> _Texto_

--

TRANSIÇÃO ENERGÉTICA

Presidente do Sindicato dos Mineiros de Candiota conhece realidade da extração de carvão na América Latina

Hermelindo Ferreira relata que o Brasil está muito a frente na questão ambiental e também da relação trabalhista. A viagem faz parte de um debate e estudo proposto pelo Dieese

Reunião com o Sindicato dos Petroleiros do México Foto: Divulgação TP

O Departamento Intersindical de Estatística e Estudos Socioeconômicos (Dieese) desenvolve um debate e um estudo em relação à indústria do carvão mineral no Brasil. O foco é a questão do trabalho e os reflexos para os trabalhadores de uma transição nos locais onde existe a atividade.

Recentemente, em Porto Alegre, o Dieese promoveu, como mais uma etapa do processo, o Seminário Internacional ‘Trabalho e Meio Ambiente: caminhos para uma transição energética justa no Brasil’.

--

> _Linhas extraídas_
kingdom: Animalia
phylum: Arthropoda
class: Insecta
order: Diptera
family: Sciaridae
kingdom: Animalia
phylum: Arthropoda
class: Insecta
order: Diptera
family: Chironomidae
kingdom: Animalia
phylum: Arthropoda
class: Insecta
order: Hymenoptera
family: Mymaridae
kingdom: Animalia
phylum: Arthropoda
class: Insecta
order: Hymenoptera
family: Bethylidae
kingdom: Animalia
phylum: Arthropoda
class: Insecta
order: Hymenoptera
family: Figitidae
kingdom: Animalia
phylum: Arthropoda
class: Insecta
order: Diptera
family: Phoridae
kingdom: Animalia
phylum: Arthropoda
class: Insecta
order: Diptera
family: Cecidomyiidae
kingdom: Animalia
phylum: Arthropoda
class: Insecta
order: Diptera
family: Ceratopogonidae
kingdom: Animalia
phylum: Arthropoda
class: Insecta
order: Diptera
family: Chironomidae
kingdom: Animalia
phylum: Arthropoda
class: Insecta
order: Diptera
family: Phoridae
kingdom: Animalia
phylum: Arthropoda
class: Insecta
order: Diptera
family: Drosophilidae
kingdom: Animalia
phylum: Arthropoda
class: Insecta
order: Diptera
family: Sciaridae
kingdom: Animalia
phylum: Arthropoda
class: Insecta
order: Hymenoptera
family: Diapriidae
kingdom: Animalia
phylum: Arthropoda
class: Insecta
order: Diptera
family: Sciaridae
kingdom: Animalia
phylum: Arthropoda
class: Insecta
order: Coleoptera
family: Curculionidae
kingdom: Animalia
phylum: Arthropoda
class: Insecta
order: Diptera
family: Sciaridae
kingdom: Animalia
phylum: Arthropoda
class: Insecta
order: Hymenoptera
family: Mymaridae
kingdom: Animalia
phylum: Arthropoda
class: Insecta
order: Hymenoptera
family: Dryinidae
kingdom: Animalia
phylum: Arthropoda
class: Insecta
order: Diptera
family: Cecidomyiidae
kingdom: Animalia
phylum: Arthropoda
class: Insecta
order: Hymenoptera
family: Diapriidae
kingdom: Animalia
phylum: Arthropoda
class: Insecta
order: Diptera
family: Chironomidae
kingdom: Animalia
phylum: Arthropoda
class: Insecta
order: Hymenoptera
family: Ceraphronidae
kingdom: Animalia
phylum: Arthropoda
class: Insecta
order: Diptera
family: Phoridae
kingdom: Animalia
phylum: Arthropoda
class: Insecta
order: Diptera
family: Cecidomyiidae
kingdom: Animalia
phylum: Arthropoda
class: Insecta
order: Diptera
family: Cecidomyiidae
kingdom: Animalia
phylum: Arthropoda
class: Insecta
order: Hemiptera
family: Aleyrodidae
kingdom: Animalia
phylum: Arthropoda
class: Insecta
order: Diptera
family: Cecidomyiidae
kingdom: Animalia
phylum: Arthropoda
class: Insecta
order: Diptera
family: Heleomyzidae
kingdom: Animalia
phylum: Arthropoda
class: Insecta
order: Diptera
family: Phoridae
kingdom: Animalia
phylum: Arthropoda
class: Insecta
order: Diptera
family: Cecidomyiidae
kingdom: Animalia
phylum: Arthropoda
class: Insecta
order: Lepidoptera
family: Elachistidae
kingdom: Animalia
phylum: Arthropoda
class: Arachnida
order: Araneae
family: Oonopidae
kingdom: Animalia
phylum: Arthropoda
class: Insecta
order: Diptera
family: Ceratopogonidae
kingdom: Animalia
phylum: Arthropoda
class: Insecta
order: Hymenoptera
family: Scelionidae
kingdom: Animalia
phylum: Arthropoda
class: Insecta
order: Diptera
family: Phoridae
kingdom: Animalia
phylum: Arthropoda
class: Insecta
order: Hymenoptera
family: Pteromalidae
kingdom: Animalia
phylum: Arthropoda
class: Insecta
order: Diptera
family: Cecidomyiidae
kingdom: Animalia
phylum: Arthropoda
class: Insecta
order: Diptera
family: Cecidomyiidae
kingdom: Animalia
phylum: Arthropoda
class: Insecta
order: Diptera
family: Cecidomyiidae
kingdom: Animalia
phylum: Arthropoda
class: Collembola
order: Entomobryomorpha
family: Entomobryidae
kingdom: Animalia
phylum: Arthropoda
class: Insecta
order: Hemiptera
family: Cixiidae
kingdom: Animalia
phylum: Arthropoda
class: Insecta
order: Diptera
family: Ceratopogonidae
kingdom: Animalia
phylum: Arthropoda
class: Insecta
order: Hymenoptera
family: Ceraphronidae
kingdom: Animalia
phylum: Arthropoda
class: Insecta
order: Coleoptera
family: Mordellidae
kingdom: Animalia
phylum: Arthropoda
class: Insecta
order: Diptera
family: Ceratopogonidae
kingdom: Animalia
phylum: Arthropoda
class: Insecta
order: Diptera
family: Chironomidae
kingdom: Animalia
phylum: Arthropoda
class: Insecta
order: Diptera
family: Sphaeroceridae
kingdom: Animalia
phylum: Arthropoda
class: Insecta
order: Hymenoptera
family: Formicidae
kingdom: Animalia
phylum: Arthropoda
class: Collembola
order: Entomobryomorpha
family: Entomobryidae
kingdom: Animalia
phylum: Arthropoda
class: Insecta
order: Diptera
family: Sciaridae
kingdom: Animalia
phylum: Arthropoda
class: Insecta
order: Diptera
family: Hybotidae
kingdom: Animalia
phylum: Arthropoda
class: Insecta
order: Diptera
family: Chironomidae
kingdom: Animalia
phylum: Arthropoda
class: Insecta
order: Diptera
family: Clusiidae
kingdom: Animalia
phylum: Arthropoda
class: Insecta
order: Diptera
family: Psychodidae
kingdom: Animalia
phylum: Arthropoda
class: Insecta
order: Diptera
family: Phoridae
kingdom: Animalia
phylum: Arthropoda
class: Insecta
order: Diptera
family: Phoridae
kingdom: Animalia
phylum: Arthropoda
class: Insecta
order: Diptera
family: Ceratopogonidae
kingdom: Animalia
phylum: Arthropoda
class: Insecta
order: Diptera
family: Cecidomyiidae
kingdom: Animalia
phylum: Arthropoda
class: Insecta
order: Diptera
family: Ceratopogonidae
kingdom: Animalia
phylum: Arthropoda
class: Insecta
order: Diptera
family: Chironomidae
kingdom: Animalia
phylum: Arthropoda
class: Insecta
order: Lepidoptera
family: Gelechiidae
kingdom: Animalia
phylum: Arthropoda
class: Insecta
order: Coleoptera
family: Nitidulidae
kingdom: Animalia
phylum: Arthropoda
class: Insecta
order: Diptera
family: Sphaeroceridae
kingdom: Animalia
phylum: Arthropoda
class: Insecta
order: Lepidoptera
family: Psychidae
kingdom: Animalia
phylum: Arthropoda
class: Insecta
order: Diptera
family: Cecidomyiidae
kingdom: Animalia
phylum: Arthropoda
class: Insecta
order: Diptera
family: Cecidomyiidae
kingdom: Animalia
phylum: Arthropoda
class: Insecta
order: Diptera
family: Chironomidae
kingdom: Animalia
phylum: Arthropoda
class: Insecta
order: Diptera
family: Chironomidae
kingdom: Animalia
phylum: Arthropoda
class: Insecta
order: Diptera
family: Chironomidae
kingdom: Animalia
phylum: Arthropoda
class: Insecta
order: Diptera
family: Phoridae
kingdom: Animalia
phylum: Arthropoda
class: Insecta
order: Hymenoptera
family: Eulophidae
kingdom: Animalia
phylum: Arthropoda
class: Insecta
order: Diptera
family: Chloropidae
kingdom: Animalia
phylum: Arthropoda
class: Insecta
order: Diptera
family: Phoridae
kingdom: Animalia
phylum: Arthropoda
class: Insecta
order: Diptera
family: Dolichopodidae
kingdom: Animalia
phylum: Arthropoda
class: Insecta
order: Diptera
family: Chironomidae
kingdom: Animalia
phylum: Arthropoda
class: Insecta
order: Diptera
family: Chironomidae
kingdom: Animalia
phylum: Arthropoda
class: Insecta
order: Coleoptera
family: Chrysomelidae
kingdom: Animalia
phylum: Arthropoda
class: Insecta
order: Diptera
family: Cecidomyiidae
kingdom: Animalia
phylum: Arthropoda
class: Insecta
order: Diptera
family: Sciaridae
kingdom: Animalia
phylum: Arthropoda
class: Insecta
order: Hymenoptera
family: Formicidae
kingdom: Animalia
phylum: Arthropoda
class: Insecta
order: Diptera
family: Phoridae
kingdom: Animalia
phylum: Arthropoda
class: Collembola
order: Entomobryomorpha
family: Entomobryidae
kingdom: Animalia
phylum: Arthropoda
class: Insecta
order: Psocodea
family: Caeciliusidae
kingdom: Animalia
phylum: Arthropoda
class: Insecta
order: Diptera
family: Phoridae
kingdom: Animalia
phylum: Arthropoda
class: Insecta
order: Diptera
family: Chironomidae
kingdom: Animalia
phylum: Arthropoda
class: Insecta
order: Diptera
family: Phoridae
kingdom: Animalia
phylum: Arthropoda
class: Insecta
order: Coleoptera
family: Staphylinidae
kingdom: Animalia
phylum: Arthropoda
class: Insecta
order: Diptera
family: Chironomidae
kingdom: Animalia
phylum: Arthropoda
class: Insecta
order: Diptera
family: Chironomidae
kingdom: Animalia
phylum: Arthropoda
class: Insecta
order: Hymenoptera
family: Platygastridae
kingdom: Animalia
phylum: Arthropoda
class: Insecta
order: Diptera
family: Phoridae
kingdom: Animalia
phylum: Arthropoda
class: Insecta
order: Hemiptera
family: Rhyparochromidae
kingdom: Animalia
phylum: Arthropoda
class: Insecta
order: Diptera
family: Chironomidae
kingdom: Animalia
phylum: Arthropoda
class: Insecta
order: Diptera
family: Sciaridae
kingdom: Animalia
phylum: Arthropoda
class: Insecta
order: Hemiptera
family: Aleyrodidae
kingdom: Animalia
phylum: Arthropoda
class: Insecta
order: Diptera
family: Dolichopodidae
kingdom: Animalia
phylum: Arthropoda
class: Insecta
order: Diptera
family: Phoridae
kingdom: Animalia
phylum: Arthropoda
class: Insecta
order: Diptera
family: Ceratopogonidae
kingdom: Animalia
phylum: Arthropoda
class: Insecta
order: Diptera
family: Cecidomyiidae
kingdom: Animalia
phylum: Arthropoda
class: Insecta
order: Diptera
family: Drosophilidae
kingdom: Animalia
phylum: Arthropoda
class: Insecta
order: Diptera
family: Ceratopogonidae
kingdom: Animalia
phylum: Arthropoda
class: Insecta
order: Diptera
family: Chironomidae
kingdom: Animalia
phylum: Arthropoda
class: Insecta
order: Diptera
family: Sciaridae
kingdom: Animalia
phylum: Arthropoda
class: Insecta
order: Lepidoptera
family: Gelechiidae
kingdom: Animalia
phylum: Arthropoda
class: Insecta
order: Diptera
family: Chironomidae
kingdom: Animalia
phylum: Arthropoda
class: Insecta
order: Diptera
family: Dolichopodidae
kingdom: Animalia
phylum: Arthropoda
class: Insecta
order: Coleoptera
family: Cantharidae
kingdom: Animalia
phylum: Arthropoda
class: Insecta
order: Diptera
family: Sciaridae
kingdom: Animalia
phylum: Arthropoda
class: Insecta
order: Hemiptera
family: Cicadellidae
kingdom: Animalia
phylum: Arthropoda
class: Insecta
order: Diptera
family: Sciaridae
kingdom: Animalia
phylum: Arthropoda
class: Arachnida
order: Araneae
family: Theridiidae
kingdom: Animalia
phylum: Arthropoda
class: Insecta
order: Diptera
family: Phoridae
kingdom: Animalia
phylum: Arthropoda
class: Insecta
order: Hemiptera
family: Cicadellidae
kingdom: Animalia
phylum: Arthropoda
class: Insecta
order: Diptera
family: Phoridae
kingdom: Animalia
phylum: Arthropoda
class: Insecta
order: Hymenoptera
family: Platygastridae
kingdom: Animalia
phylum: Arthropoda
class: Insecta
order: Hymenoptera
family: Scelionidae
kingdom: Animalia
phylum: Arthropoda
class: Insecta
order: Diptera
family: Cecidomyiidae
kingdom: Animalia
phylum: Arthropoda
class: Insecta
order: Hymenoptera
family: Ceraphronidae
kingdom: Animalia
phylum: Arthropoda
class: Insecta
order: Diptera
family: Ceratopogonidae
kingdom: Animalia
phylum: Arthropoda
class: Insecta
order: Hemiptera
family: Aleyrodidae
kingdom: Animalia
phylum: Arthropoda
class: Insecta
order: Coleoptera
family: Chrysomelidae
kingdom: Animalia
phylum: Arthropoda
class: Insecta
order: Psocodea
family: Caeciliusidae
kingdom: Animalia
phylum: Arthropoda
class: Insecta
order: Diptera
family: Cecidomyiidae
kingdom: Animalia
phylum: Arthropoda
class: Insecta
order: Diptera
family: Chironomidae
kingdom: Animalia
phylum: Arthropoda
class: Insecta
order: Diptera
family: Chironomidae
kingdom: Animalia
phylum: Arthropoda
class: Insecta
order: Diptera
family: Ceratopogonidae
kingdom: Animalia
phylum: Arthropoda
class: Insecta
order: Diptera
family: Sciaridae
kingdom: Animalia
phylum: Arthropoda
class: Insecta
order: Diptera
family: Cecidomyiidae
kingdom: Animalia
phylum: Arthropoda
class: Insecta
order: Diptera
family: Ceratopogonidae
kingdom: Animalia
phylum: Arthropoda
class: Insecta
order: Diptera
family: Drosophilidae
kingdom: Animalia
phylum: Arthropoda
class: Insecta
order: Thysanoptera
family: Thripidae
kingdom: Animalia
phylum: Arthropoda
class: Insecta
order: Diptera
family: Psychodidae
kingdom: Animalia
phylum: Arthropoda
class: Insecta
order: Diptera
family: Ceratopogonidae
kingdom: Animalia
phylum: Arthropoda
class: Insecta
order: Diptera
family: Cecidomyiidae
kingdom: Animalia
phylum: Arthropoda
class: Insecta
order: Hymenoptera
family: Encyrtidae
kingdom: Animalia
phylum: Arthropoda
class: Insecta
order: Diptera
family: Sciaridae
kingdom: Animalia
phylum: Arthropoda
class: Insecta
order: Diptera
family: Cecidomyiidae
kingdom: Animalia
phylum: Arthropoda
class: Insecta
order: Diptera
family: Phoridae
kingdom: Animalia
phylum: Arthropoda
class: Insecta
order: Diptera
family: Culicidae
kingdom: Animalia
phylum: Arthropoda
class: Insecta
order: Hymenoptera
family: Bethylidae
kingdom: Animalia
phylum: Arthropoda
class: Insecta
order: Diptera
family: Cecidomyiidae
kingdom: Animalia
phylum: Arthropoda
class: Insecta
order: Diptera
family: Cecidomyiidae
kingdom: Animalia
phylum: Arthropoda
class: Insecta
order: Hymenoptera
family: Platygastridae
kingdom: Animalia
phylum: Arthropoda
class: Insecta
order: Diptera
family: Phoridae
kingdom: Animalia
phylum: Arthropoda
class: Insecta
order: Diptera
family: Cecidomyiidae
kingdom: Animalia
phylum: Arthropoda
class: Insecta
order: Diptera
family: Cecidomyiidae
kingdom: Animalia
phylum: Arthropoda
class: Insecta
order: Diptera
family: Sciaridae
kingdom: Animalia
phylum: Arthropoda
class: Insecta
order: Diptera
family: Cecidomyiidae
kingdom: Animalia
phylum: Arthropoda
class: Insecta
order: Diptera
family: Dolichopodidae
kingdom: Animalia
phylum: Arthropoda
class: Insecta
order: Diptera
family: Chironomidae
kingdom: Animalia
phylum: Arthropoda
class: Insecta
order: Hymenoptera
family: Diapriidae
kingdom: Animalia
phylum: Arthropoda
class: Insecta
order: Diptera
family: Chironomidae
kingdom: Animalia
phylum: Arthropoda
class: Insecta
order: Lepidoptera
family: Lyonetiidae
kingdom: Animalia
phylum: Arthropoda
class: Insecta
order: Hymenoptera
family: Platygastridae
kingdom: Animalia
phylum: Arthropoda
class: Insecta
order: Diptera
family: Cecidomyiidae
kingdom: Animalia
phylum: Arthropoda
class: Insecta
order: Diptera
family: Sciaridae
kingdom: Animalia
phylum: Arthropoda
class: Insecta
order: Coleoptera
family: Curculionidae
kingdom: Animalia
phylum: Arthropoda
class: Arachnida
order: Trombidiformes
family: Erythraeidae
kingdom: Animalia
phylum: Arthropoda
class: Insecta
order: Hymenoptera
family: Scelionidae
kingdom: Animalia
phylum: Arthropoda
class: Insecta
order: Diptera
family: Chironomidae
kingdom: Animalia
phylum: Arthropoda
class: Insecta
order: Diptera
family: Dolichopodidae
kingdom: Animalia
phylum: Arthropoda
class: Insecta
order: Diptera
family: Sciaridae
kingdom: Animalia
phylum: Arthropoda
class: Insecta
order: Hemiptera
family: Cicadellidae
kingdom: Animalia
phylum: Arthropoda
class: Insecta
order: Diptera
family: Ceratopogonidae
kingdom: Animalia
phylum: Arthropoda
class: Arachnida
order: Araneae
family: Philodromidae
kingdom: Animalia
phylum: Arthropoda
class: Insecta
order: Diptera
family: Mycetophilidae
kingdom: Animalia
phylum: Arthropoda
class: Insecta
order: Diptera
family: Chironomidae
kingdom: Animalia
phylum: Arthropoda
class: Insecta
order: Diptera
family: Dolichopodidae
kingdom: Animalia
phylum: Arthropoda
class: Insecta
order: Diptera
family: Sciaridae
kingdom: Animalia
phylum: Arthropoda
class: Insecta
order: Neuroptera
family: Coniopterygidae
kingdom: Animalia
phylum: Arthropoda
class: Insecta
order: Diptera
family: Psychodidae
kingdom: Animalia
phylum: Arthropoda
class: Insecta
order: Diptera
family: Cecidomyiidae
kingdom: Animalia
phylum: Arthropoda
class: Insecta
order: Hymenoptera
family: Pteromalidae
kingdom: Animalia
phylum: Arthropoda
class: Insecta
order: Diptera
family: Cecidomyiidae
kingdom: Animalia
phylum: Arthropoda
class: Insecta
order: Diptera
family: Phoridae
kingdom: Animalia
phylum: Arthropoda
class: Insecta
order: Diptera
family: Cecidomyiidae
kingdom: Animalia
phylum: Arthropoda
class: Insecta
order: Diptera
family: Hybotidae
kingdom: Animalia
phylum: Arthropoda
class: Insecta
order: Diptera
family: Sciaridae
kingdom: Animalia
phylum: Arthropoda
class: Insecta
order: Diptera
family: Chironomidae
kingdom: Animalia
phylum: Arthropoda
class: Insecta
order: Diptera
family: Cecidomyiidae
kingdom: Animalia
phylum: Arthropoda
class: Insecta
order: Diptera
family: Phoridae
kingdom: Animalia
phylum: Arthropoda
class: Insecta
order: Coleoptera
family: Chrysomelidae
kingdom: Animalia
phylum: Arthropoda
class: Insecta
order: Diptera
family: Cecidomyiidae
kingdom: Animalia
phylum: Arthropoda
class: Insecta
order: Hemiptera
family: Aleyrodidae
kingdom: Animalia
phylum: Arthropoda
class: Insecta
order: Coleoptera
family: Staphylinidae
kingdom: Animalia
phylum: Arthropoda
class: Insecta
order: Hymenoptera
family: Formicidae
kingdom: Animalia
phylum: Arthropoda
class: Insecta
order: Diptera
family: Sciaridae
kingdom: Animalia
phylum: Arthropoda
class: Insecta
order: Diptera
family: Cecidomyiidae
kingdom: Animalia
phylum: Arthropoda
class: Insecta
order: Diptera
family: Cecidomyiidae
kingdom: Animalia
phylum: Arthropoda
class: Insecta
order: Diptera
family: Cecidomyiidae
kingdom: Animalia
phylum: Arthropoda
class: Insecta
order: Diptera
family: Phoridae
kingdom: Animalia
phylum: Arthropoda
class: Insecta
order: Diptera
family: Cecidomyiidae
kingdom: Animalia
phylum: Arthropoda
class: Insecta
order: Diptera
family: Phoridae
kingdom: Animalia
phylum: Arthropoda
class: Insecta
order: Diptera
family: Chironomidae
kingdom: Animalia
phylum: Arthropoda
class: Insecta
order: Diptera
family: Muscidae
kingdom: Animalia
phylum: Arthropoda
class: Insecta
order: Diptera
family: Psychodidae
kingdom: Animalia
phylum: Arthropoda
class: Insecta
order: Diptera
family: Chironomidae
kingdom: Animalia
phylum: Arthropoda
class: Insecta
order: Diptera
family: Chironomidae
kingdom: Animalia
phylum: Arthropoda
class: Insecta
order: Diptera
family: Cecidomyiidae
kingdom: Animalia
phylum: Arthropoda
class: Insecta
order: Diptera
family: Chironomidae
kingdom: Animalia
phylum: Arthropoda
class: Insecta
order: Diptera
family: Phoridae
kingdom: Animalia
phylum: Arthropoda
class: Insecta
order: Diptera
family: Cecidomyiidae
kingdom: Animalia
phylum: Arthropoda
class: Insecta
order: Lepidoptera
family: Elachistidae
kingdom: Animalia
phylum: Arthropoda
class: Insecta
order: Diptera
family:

--

> _Tarefas a realizar_
a) Copie do texto sobre o carvão o trecho que começa em "Hermelindo Ferreira relata" e termina em "existe a atividade.".
b) Por favor, dê continuidade ao texto sobre o carvão, partindo da última frase apresentada.

> _Respostas por tarefa_
a)
Hermelindo Ferreira relata que o Brasil está muito a frente na questão ambiental e também da relação trabalhista. A viagem faz parte de um debate e estudo proposto pelo Dieese

Reunião com o Sindicato dos Petroleiros do México Foto: Divulgação TP

O Departamento Intersindical de Estatística e Estudos Socioeconômicos (Dieese) desenvolve um debate e um estudo em relação à indústria do carvão mineral no Brasil. O foco é a questão do trabalho e os reflexos para os trabalhadores de uma transição nos locais onde existe a atividade.

b)
Avançando, no início deste mês de setembro, um grupo de sindicalistas, entre eles, o presidente do Sindicato dos Mineiros de Candiota, Hermelindo Ferreira, realizou uma viagem para o México, a Colômbia e o Chile, no sentido de conhecer a realidade da indústria carbonífera nesses países e como eles estão lidando com a questão, especialmente da onde descarbonização mundial proposta em tratados ambientais internacionais.

Além de Hermelindo, a comitiva foi formada pelo presidente da Federação Interestadual dos Mineiros, Genoir Santos (Foquinha); pelo diretor de Patrimônio do Sindicato dos Trabalhadores na Indústria de Energia Elétrica do Sul do Estado de Santa Catarina (SINTRESC), Gisan Vitória da Costa; pelo secretário nacional de Meio Ambiente da Central Única dos Trabalhadores (CUT), Daniel Machado Gaio; pelo economista do Dieese, Nelson de Chueri Karam e que coordena estudos e pesquisas sobre trabalho e meio ambiente e pela também economista do Dieese, Renata Belzunces.

Hermelindo esteve no TP na última semana, quando fez um relato da experiência. A principal conclusão tirada por ele, é que a transição é algo irreversível. “A percepção geral é que a indústria do carvão está muito ameaçada e que é preciso pensar em resistência para o prolongamento o máximo possível da atividade, concomitante com uma transição”, assinala.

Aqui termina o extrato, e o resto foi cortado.